Oh boy, did I have high hopes for this one. I may not have expected a whole lot, but I held onto the hope that a 2007 film could push the boundaries much further than an ’80s Shaw Brothers film could, and while that definitely could be the case overall, it is definitely not the case with Gong Tau. This is unfortunate because all the basic pieces of the black magic movie are in place, but instead of compiling them and assaulting the audience with wild, magical antics, Gong Tau instead chooses to try for a more realistic approach. While this might sound like it could take the black magic film into new and interesting territories, it just obscures the awesome of the magic and surrounds it with a whole lot of boring.

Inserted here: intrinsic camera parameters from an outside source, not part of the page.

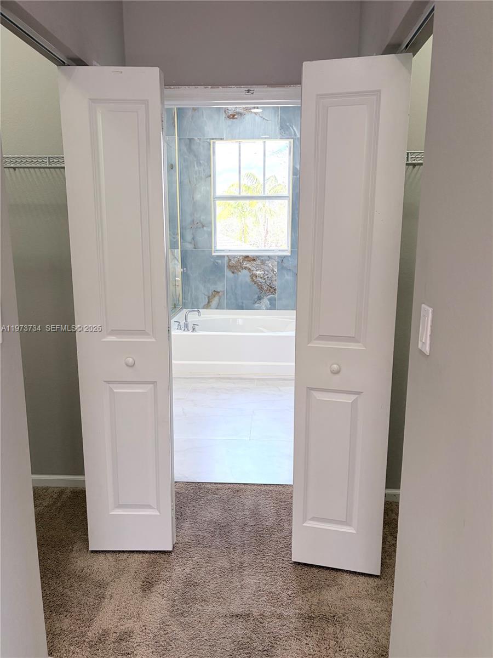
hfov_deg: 53.1
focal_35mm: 26
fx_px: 494
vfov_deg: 67.3
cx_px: 246
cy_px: 329
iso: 125
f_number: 1.6
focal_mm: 5.96
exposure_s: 1/203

Gong Tau‘s story is remarkably similar to Bewitched, probably my favorite Asian horror film from what I’ve seen so far. A policeman travels to Thailand and has an affair, and when he has to return to Hong Kong, he promises that he will return. He doesn’t, and it sends his life into a spiral thanks to the girl’s connections in the black magic world. Kinda. This is one of the stories being told in Gong Tau, and it is ultimately the most important one, but before you get to it you have to wade through a bunch of meandering stuff that is of varying importance. Where the Shaw films presented the setup for why the magic is being laid on its victims up front and at the beginning of the tale, Gong Tau tries to layer it throughout and make it something of a mystery as to who is doing these things to the policeman’s family. While this may work for a first time viewer of a Chinese black magic film, I knew what was going on the whole time, so their obscure storytelling and pointless wondering led me to somewhere a black magic film should never venture: the land of boredom.